## Text segment
begin

[OpenAFS] openafs performance in an internet-scale traffic environment

Wed, 21 Feb 2007 20:01:36 +0200

Hi all,

I'm currently investigating several options for a back-end storage  
system for an internet application. One of the solutions I'm  
investigating is open-afs and I'm wondering if open-afs is situated  
to this type of application.

Some background: we have 4 front-end http servers (apache) serving up  
small (in the region of 50K) files. We have in the order of 1.5M to  
2M such files, and are currently doing around 4k - 5k requests per  
second. The number of writes per second is an order of magnitude  
lower. The servers have attached RAID for the back-end storage  
(commodity h/w). We partition our files (based on filename) and split  
them across the servers. Obviously this is not redundant.

One solution would be to use NAS devices (like netapp), but as soon  
as you start clustering these the price goes up dramatically. We  
would prefer to be able to add commodity servers to our network and  
not have to reconfigure NFS mount-points etc.

So we're looking at open-afs. We are thinking of a situation where we  
have a cell of 2+ servers on the back-end with our data spread over a  
number of volumes, that we can move around. This takes care of the  
scalability issue. For redundancy we would investigate the volume  
replication feature.

I've read the success stories on the website. However, most of these  
cases talk about scenarios where there are 100s of clients accessing  
an afs cell that is holding users' home directories. In our scenario  
we will have 5 to 10 (max) clients, but performing 5k - 10K  
operations across the whole cell per second.

My question is simple: has/can open-afs be used in a situation like  
this? If it has/can then I will go on with building a test platform  
and testing it in our environment. But before doing that I'd like to  
know if I'm on the right track.

Many thanks
Richard Human

end

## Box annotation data
begin

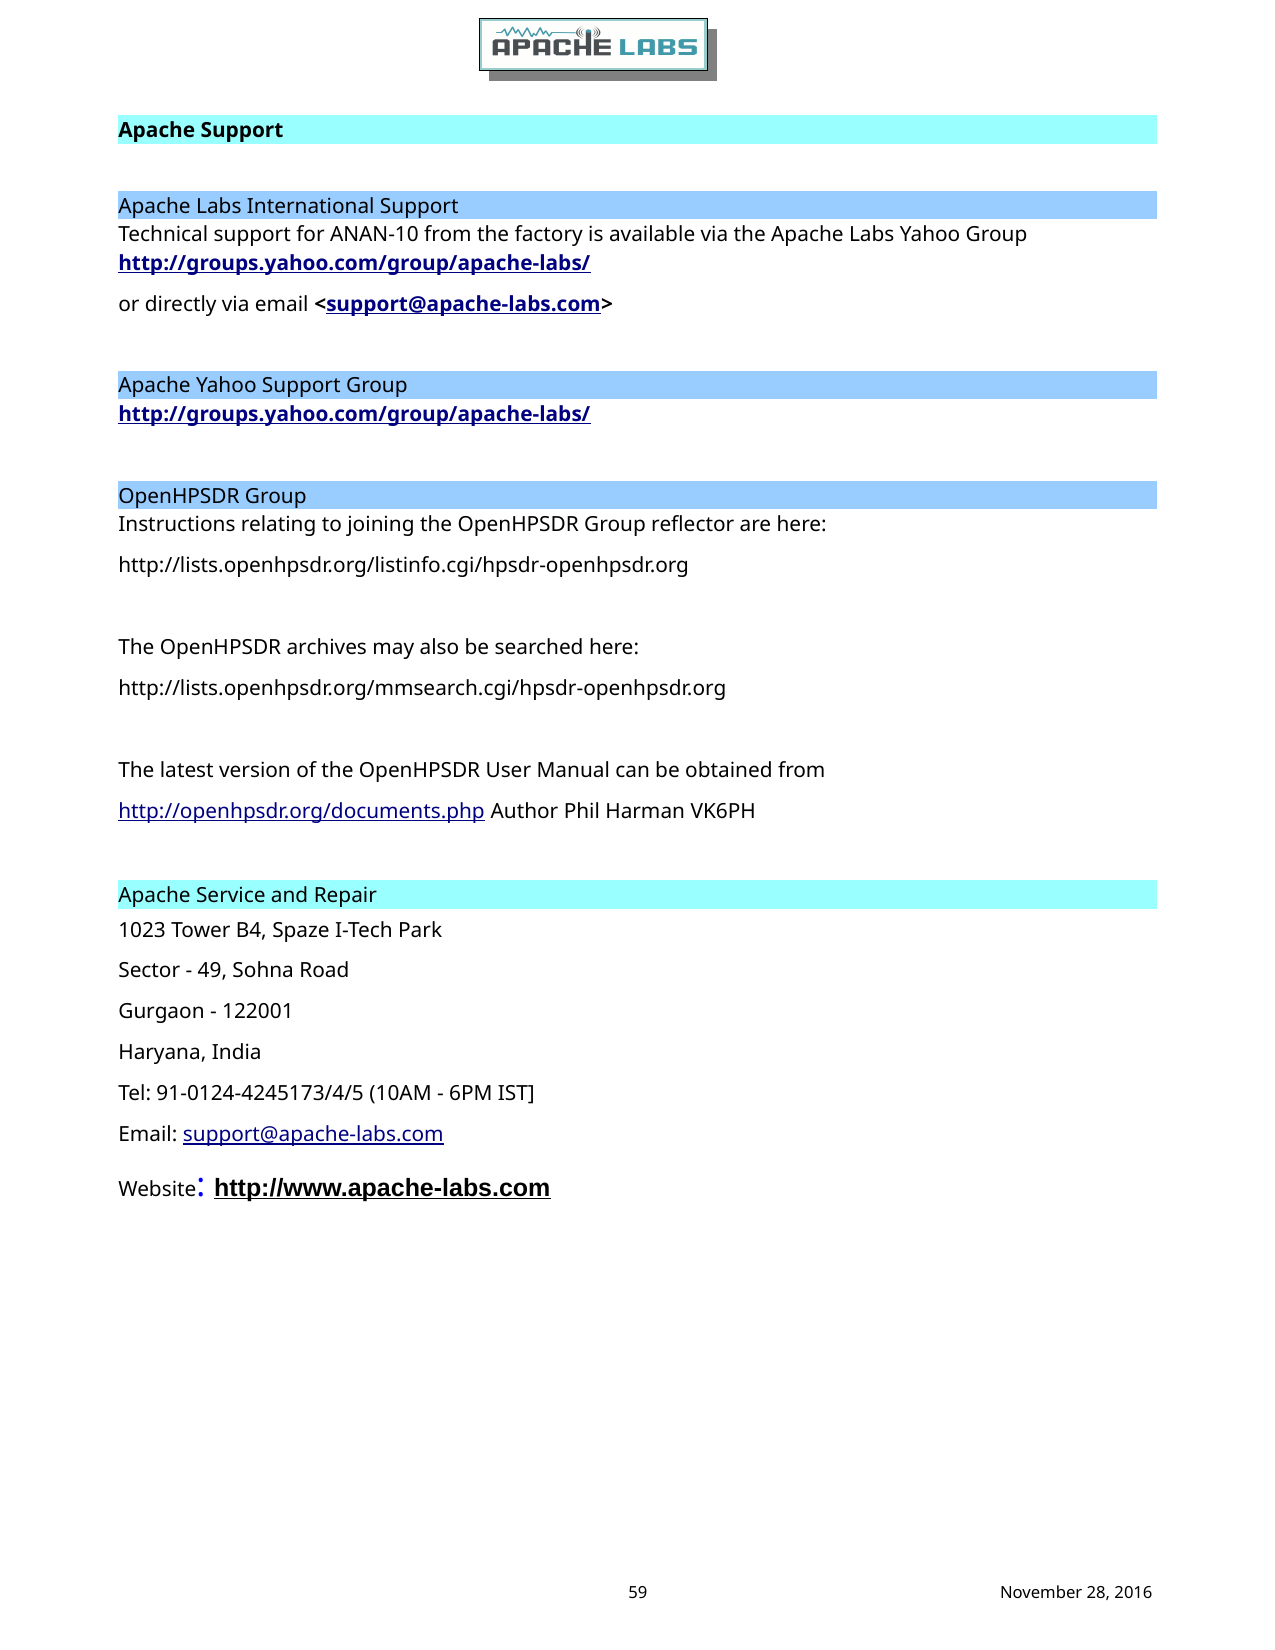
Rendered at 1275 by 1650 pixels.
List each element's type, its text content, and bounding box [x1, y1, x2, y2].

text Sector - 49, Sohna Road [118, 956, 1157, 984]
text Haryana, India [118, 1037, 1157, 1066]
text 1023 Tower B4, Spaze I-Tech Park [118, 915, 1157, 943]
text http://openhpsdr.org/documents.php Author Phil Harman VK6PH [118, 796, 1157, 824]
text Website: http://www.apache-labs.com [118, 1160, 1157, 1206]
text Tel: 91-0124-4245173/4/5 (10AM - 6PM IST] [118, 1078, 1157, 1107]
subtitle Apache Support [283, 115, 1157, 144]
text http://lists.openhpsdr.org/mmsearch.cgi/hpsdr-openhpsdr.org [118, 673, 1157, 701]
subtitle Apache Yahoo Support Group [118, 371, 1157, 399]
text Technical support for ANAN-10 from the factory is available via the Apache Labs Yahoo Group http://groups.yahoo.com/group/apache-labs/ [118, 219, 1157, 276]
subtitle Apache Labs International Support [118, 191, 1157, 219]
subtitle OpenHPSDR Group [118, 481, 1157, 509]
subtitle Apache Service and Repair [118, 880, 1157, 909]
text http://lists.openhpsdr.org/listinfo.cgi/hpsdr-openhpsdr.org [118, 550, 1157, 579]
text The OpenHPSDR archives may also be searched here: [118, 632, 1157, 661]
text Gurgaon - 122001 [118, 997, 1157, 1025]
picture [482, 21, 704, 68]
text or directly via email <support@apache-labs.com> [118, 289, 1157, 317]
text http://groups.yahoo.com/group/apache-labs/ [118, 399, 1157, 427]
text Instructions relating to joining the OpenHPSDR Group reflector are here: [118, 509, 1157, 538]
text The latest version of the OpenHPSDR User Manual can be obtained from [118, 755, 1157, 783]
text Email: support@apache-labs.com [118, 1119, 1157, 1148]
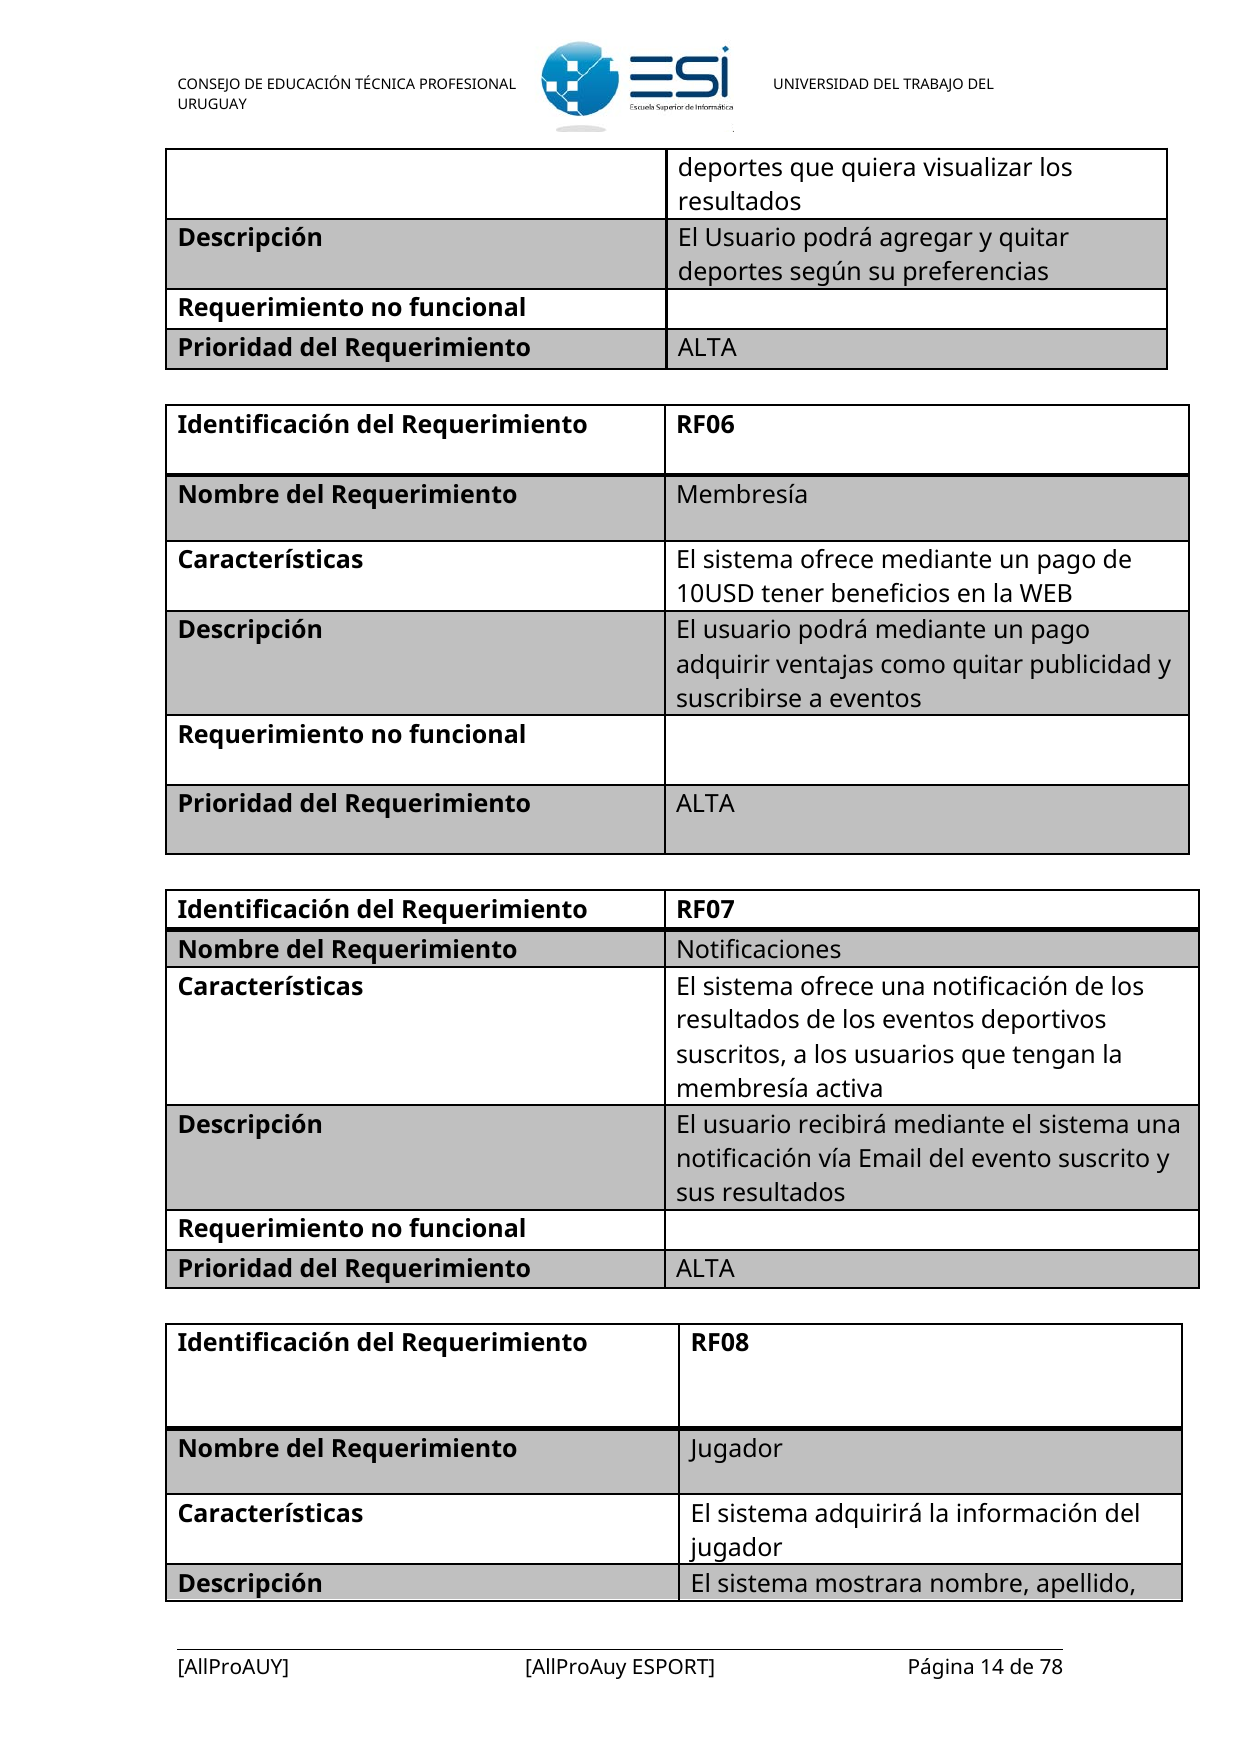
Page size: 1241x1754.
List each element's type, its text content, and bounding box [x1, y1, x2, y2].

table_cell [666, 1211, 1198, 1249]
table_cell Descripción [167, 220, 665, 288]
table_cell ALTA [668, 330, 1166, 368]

end

## Problems to solve
1) Answer these questions about the OpenAFS post:
(a) How many front-end http servers does the setup have?
(b) Roughly how large are the files those servers deliver?
(c) How many clients does the planned scenario expect to have?
2) In the listing, substitute "heading" for "subtitle" throughout the lines starting at the one containing "text Sector - 49, Sohna" and ending at the one containing "text The latest". Return only those lines, with nothing else changed.

## Outputs in order
1)
(a) 4 (running apache)
(b) Small, in the region of 50K
(c) 5 to 10 (max)

2)
text Sector - 49, Sohna Road [118, 956, 1157, 984]
text Haryana, India [118, 1037, 1157, 1066]
text 1023 Tower B4, Spaze I-Tech Park [118, 915, 1157, 943]
text http://openhpsdr.org/documents.php Author Phil Harman VK6PH [118, 796, 1157, 824]
text Website: http://www.apache-labs.com [118, 1160, 1157, 1206]
text Tel: 91-0124-4245173/4/5 (10AM - 6PM IST] [118, 1078, 1157, 1107]
heading Apache Support [283, 115, 1157, 144]
text http://lists.openhpsdr.org/mmsearch.cgi/hpsdr-openhpsdr.org [118, 673, 1157, 701]
heading Apache Yahoo Support Group [118, 371, 1157, 399]
text Technical support for ANAN-10 from the factory is available via the Apache Labs Yahoo Group http://groups.yahoo.com/group/apache-labs/ [118, 219, 1157, 276]
heading Apache Labs International Support [118, 191, 1157, 219]
heading OpenHPSDR Group [118, 481, 1157, 509]
heading Apache Service and Repair [118, 880, 1157, 909]
text http://lists.openhpsdr.org/listinfo.cgi/hpsdr-openhpsdr.org [118, 550, 1157, 579]
text The OpenHPSDR archives may also be searched here: [118, 632, 1157, 661]
text Gurgaon - 122001 [118, 997, 1157, 1025]
picture [482, 21, 704, 68]
text or directly via email <support@apache-labs.com> [118, 289, 1157, 317]
text http://groups.yahoo.com/group/apache-labs/ [118, 399, 1157, 427]
text Instructions relating to joining the OpenHPSDR Group reflector are here: [118, 509, 1157, 538]
text The latest version of the OpenHPSDR User Manual can be obtained from [118, 755, 1157, 783]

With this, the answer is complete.